大阪信愛学院高校の取り組み

子供服を難民などへ届ける活動に参加

生徒の豊かな心育む取り組み推進

大阪信愛学院高等学校(大阪府大阪市)は昨年、1年生から3年生までの720人が、ユニクロ、ジーユーなどのブランドを展開している(株)ファーストリテイリング(山口県山口市)主催の「“届けよう、服のチカラ”プロジェクト」に参加した。

同プロジェクトは、難民問題を自分事として捉え、主体的に行動できる人材を育成することを目的とした国際協力活動の一環で、同社がUNHCR(国連難民高等弁務官事務所)と共同で2013(平成25)年から展開している参加型学習プログラム。ユニクロやジーユーの社員が学校を訪問し、SDGsやリサイクルの意義、服が持つ社会的価値などについて授業を行う。生徒たちは授業を通して学んだことをもとに、校内や地域で着なくなった子供服を回収し、難民など服を必要とする人々に届ける活動を実施する。

同校では昨年7月に「信愛中高人権デー」を行い、ユニクロの社員による出張授業や、カトリック大阪高松大司教区の難民支援団体「シナピス」による講演を通じて、生徒たちが国際問題・人権について理解を深めた。

「信愛中高人権デー」を経て、1年生がアイデアを出し、ポスターや回収ボックスを自作して、8グループに分かれ、学院内や地域で子供服の寄付を呼び掛けた。

今回の取り組みには、城星学園小学校(城星学園幼稚園・ヴェリタス城星学園高等学校)、関目聖マリア幼稚園、すみれ小学校、菫中学校、緑中学校、大阪信愛学院幼稚園、同学院小学校、同学院中学校の8校園が協力。昨年9月には各グループがそれぞれの学校園を訪問し、プレゼンや紙芝居、寸劇などの工夫を凝らして難民問題について紹介し、服の寄付を呼び掛けた。多くの協力を得て、長袖・冬服23箱、半袖・夏服12箱、ベビー服8箱の合計43箱分の子供服を集めることができた。

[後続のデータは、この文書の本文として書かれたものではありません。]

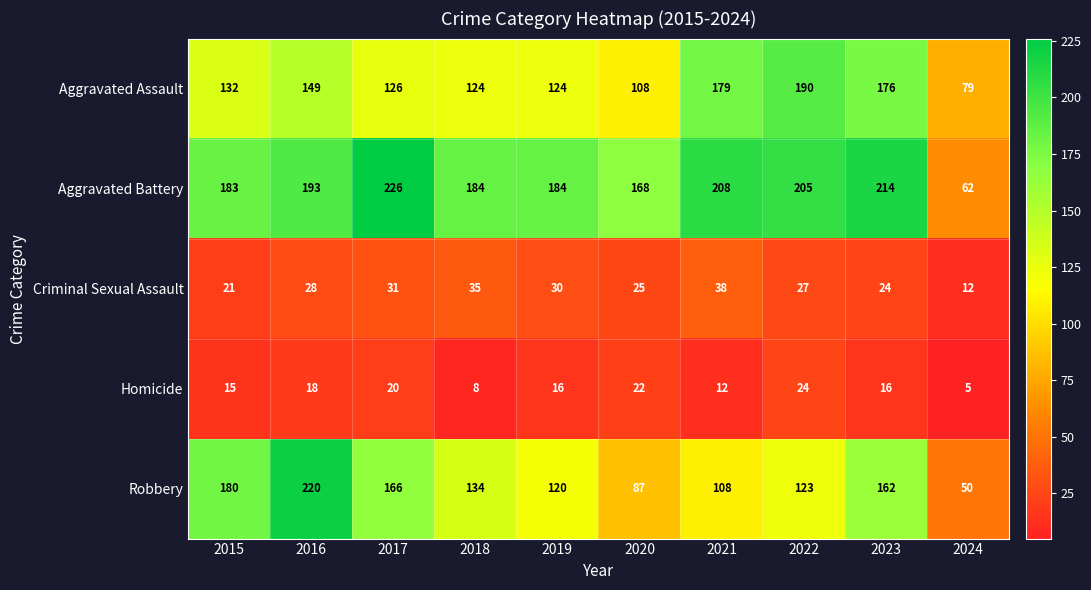

What is the greatest value displayed?

226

昨年10月には、2年生と3年生が仕分け・梱包作業を、11月には生徒会や有志の生徒らが最終の梱包・発送作業を実施した。

これらの衣服は同プロジェクトを通じて、世界各地の難民キャンプへ届けられる予定となっている。

同校では、今回実施した取り組みの特徴として次の3点を挙げている。

(1)生徒の主体的な活動:生徒たちは難民問題や支援の必要性について理解を深め、学内外の児童・生徒や保護者に対して協力を呼び掛けるなど、主体的に行動した。

(2)社会貢献の実践:衣類の回収から仕分け、梱包、発送までの一連の作業を生徒たち自身が行うことで、社会貢献について深く体験することができた。

(3)SDGsの理念を体現する学び:この活動は、SDGsの「1.貧困をなくそう」「10.人や国の不平等をなくそう」「17.パートナーシップで目標を達成しよう」などの複数の目標に関連しており、生徒たちは国際的な視点から社会課題の解決に取り組む経験を得ることができた。

同校は今後も、ボランティアや社会貢献を積極的に実践し、生徒の豊かな心を育む取り組みを推進していく考えだ。